*** EXTRACTED DATA Section Begins ***

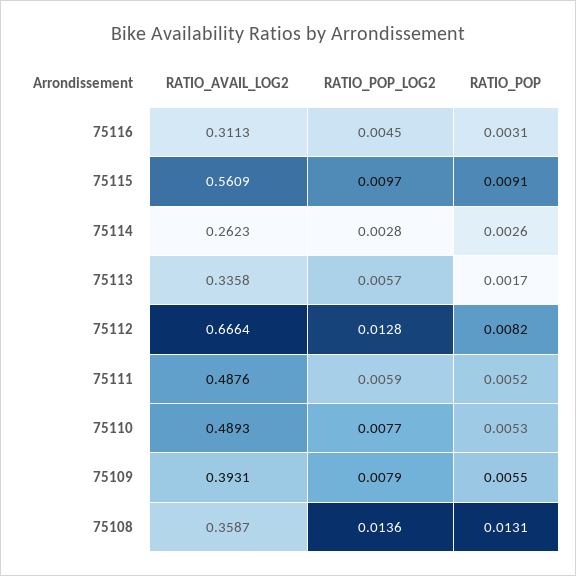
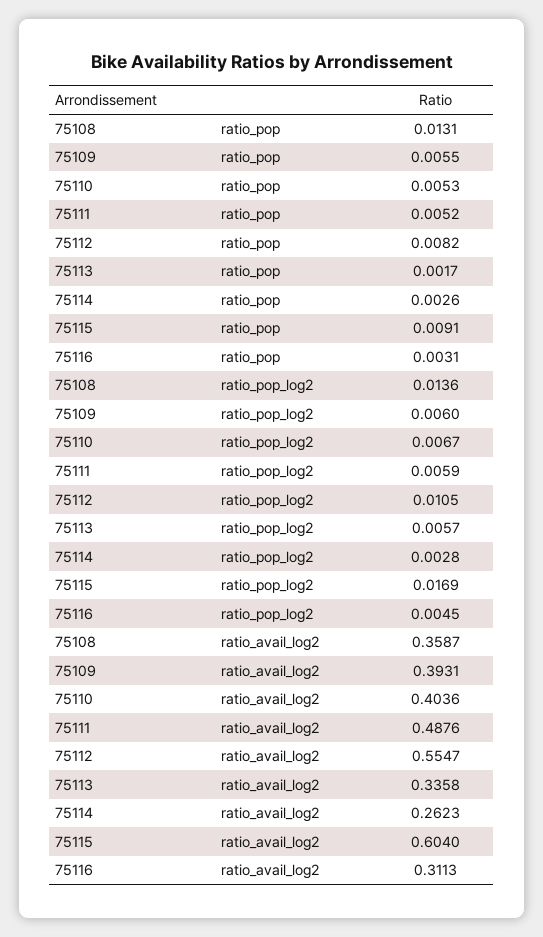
  {
    "RATIO_AVAIL_LOG2": {
      "75116": 0.3113,
-     "75115": 0.5609,
+     "75115": 0.604,
      "75114": 0.2623,
      "75113": 0.3358,
-     "75112": 0.6664,
+     "75112": 0.5547,
      "75111": 0.4876,
-     "75110": 0.4893,
+     "75110": 0.4036,
      "75109": 0.3931,
      "75108": 0.3587
    },
    "RATIO_POP_LOG2": {
      "75116": 0.0045,
-     "75115": 0.0097,
+     "75115": 0.0169,
      "75114": 0.0028,
      "75113": 0.0057,
-     "75112": 0.0128,
+     "75112": 0.0105,
      "75111": 0.0059,
-     "75110": 0.0077,
+     "75110": 0.0067,
-     "75109": 0.0079,
+     "75109": 0.006,
      "75108": 0.0136
    },
    "RATIO_POP": {
      "75116": 0.0031,
      "75115": 0.0091,
      "75114": 0.0026,
      "75113": 0.0017,
      "75112": 0.0082,
      "75111": 0.0052,
      "75110": 0.0053,
      "75109": 0.0055,
      "75108": 0.0131
    }
  }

*** EXTRACTED DATA Section Ends ***

▸ **WHAT IS REQUIRED**: Return every entry word for word, leaving the pictures out.

▸ **TASK SOLUTION**:
  {
    "RATIO_AVAIL_LOG2": {
      "75116": 0.3113,
-     "75115": 0.5609,
+     "75115": 0.604,
      "75114": 0.2623,
      "75113": 0.3358,
-     "75112": 0.6664,
+     "75112": 0.5547,
      "75111": 0.4876,
-     "75110": 0.4893,
+     "75110": 0.4036,
      "75109": 0.3931,
      "75108": 0.3587
    },
    "RATIO_POP_LOG2": {
      "75116": 0.0045,
-     "75115": 0.0097,
+     "75115": 0.0169,
      "75114": 0.0028,
      "75113": 0.0057,
-     "75112": 0.0128,
+     "75112": 0.0105,
      "75111": 0.0059,
-     "75110": 0.0077,
+     "75110": 0.0067,
-     "75109": 0.0079,
+     "75109": 0.006,
      "75108": 0.0136
    },
    "RATIO_POP": {
      "75116": 0.0031,
      "75115": 0.0091,
      "75114": 0.0026,
      "75113": 0.0017,
      "75112": 0.0082,
      "75111": 0.0052,
      "75110": 0.0053,
      "75109": 0.0055,
      "75108": 0.0131
    }
  }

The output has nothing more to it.